At least this time, Frank Rich's column in the "Arts" section of the New York Times actually involves the arts, inasmuch as he mentions the news season of "24" which begins this weekend. (See here and here for earlier, more questionable "Arts" columns.) Otherwise, it's typical, predictable Frank Rich.

Does anyone still remember the war on terror? On Sunday night, Jan. 9, it will be lobbed back onto the TV screen like a hand grenade with the new season of "24," Fox's all-cliffhangers, all-the-time series about Jack Bauer, the relentless American intelligence agent played by Kiefer Sutherland. You will find no plot surprises divulged here. But tune in, and you'll return, not necessarily nostalgically, to the do-or-die post-9/11 battle that has been all but forgotten as we remain trapped in its nominally connected sequel, the war against Saddam Hussein.

I can't believe he actually calls Iraq "nominally connected" to the war on terror. For Rich, that's almost an admission of support! But let's not go crazy here. Rich's obvious point is that we haven't been fighting a war on terrorism ever since that "do-or-die post-9/11 battle," which I think is a reference to Afghanistan, but I can't be exactly sure. He could be talking about beltway politics for all I know.

This show is having none of President Bush's notion that Iraq is "the central front in the war on terror." In "24," the central front of that war is the American home front, not Mosul.

Okay, so . . . I think he's saying that the real front in the war on terror is the fictional home front in "24." Just a guess. It's so easy to confuse fiction and reality.
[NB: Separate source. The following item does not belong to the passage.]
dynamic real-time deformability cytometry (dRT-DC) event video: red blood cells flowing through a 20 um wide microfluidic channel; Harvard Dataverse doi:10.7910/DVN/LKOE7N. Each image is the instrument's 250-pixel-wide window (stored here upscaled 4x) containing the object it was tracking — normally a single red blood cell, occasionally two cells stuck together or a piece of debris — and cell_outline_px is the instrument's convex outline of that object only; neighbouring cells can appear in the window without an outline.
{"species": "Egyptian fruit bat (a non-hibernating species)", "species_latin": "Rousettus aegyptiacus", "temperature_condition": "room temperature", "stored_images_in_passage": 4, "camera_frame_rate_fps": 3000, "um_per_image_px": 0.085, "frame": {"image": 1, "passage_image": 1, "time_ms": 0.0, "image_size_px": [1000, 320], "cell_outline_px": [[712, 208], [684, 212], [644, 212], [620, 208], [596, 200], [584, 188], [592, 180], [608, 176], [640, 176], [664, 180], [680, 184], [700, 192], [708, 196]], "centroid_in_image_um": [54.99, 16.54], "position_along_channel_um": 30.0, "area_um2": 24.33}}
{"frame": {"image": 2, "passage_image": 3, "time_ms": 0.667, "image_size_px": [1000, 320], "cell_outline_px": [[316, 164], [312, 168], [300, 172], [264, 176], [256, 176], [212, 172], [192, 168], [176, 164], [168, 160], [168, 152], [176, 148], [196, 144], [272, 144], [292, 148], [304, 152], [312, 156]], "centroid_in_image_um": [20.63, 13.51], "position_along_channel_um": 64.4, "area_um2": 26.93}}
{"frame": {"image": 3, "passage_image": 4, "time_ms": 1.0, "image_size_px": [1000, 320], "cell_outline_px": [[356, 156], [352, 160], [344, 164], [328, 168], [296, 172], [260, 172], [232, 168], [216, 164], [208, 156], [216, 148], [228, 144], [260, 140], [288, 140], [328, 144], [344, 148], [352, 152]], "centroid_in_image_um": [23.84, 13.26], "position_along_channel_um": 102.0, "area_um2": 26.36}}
On "24," they're thinking about Islamic terrorism instead of Baathist insurgents, about homeland security instead of the prospects for an election in the Sunni triangle.

Because, you know, those "Baathist insurgents" aren't terrorists. They're Michael Moore's minutemen. They're just citizens with a legitimate gripe. And an election in Iraq is just a waste of time.

The secretary of defense must not only contend with terrorists but also with a glib antiwar son who, in his view, has succumbed to "sixth-grade Michael Moore logic." Dad, amusingly enough, is played by William Devane, the actor who first became famous 30 years ago impersonating John F. Kennedy in a television drama ("The Missiles of October") about a colder war where the battle lines were clearly drawn.

As I live and breath, I never thought I'd hear a lefty say that the cold war had clearly drawn battle lines!

The rest of the column is a sort of love-letter to Richard Clarke for his Atlantic Monthly piece -- a fictional lecture on the occasion of the 10th anniversary of 9/11. Rich is almost near a good point in his suggestions that we still have many homeland security shortfalls, but Rich's insistence that Iraq is a distraction from the war on terror (rather than being a central part of it, as even John Kerry admitted before he took it back) blunt whatever valid points he might make.

Through all his combining of fact and fiction, it's the 9/11 nostalgia that really sticks out in Rich's column. It's as if he misses those heady days when we could point to a pile of rubble in lower Manhattan and say with authority "Yep. That was a terrorist act." That terrorists are killing Iraqi citizens almost daily -- targeting in particular those Iraqis who are trying desperately to build a democracy -- is simply not on his radar.